DegNorm speed enhancements


Distributed pipeline runs with degnorm_mpi

Use degnorm_mpi to distribute DegNorm over parallel compute nodes via MPI, the Message Passing Interface standard. With MPI, preprocessing and coverage matrix approximations will scale by the number of available compute nodes. MPI also allows you to best exploit the embarrassingly parallel nature of the DegNorm workload.

See the degnorm_mpi example in the usage docs.

Downsampling coverage matrices

The backbone of the DegNorm normalization pipeline is the non-negative matrix factorization with over-approximation (NMFOA) algorithm. NMFOA is a computationally expensive algorithm, requiring --nmf-iter-many singular value decompositions of the coverage matrix. The SVD is O(n^3) in terms of flop count (according to Trefethen and Bau), so genes with smaller coverage matrices will naturally run through NMFOA faster than larger ones.

In an effort to trim down the coverage matrices, the --downsample-rate argument in degnorm allows you to use a systematic sample for each gene's coverage matrix in lieu of the larger original ones. The --downsample-rate is just the integer-valued "take-every" step size, so that the original coverage matrix is reduced by a factor of 1 / (downsample rate). At a modest downsampling rate, the overall shape of the coverage curves should still be recognizable.

systematic_sample

Obviously, the higher the downsampling rate, the faster the DegNorm iterations will complete, because DegNorm executes SVD approximations on smaller and smaller gene coverage matrices. The figure below illustrates the time savings at various downsampling rates from the 9-sample gliablastoma (GBM) cell line study data set:

gbm_dsample_speed_times

Impact

We recreated the DE analysis using the GBM data as well as the Sequencing Quality Control (SEQC) AA vs. AB data at various downsampling rates. In comparison to the non-downsampled results (as in, 1/1 downsampling), we see that moderate downsampling - e.g. a rate of 1/20 - does not substantially impact DE analysis and still allow for DegNorm retains its edge over existing RNA-Seq normalization methods, while offering 50%+ DegNorm iteration time savings.
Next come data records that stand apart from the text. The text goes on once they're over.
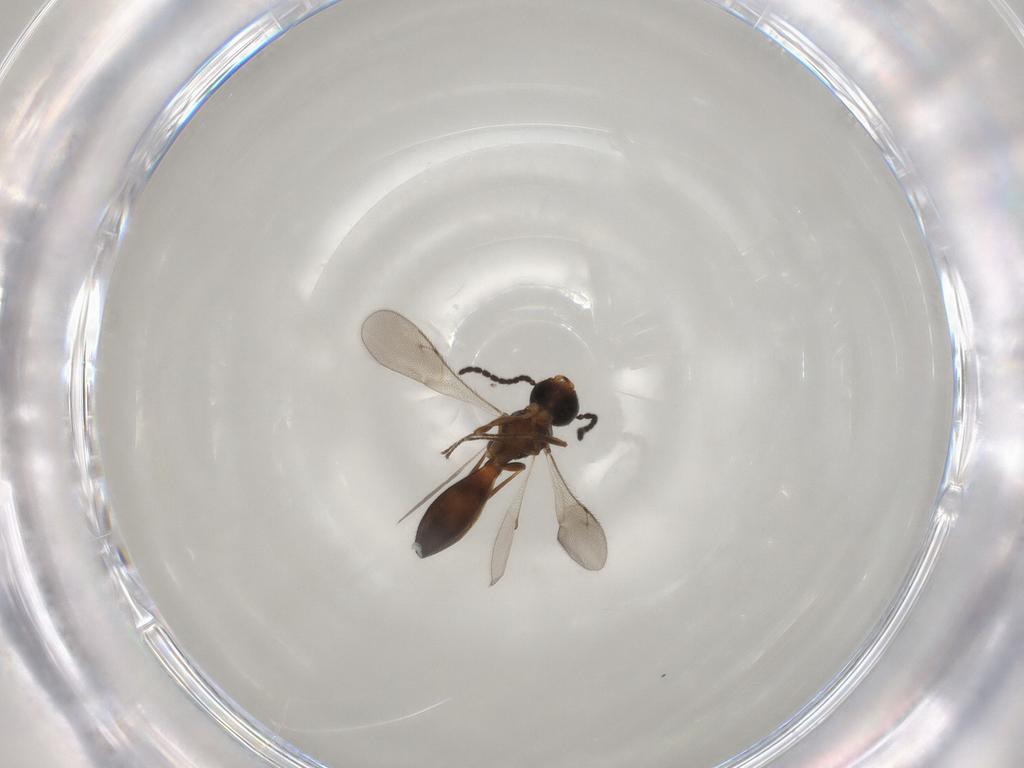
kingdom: Animalia
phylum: Arthropoda
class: Insecta
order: Hymenoptera
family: Scelionidae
GBM RIN 10 vs. RIN 4 ECDF curve comparison

gbm_dsample_R10vsR4_ecdf

GBM RIN 6 vs. RIN 4 ECDF curve comparison

gbm_dsample_R6vsR4_ecdf

SEQC AA vs AB ROC curve comparison

gbm_dsample_SEQC_ROC

To run DegNorm with downsampling, add -d <take every> (full option --downsample-rate <take every>) where take every is the integer step size for the systematic sample. Note that genes with total concatenated exon length less than the downsample rate will not be included in the DegNorm pipeline.
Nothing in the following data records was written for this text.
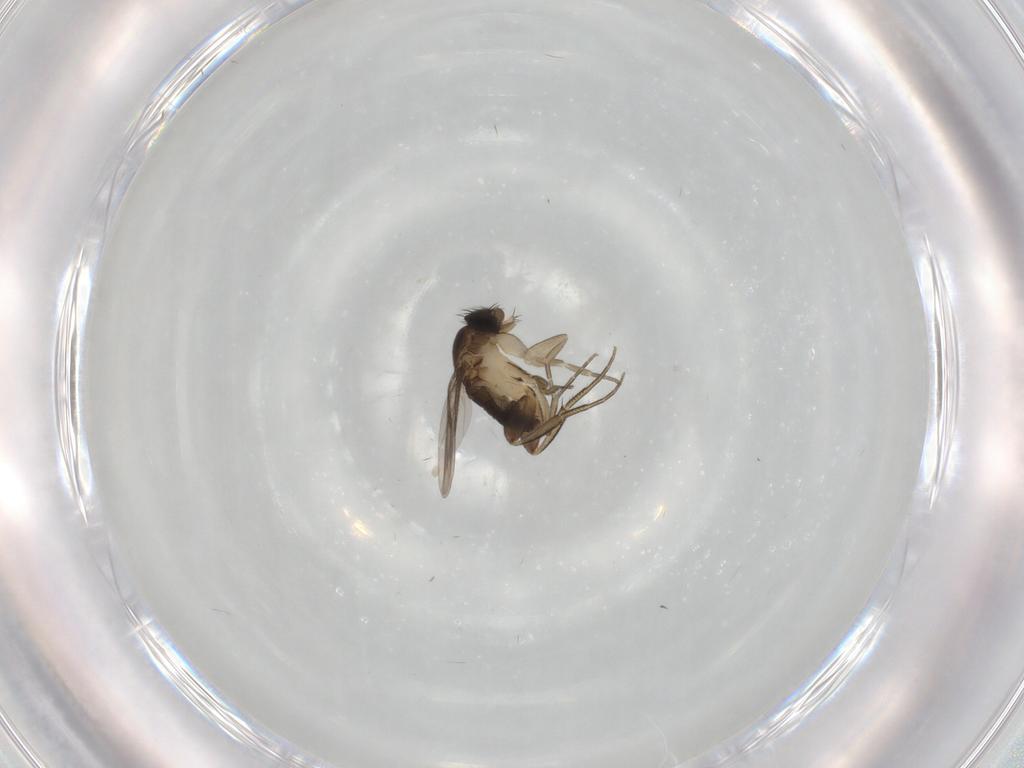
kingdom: Animalia
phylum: Arthropoda
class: Insecta
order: Diptera
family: Phoridae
Skipping baseline selection

The most expensive part of the DegNorm normalization algorithm is in finding a "baseline" region of non-degraded coverage across all samples, a process referred to as baseline selection. In the event that that region is small, the approximation of a single gene's coverage curves may require over a thousand SVDs.
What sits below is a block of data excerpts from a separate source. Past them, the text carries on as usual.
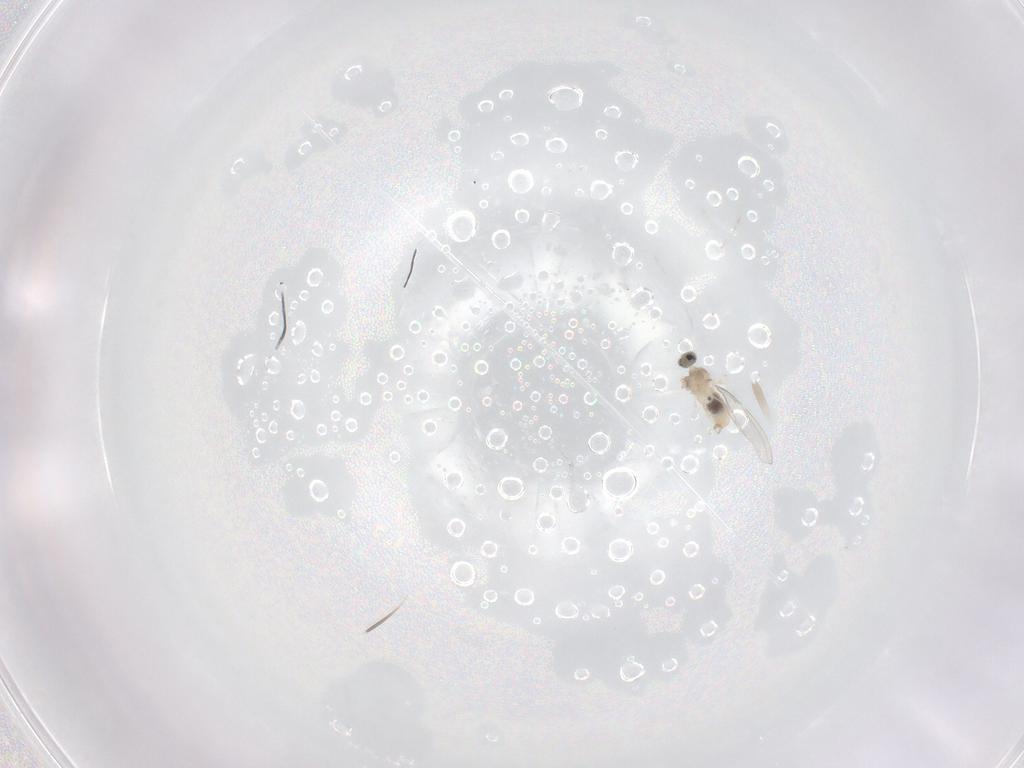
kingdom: Animalia
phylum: Arthropoda
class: Insecta
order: Diptera
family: Cecidomyiidae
Skipping baseline selection offers the largest speedup, more than any level of downsampling, but likely with a more heavy impact on DegNorm's performance. We cannot wholly endorse skipping baseline selection, but for those who are seeking ballpark DegNorm results in an hour or two, this option may be for you.

Impact

The impact of skipping baseline selection is experiment-specific, and is likely due to the nature and extent of RNA degradation present in the samples. As is shown in the figure below, the skipping baseline selection negatively impacts the SEQC AA/AB DE ROC curve.

nbs_roc_comparo

At the same time, DegNorm still retains its advantage over the existing normalization methods with respect to GBM p-value ECDF curves, even while skipping baseline selection.

nbs_ecdf_comparo

Run DegNorm without baseline selection at your own risk by adding the --skip-baseline-selection flag at the command line.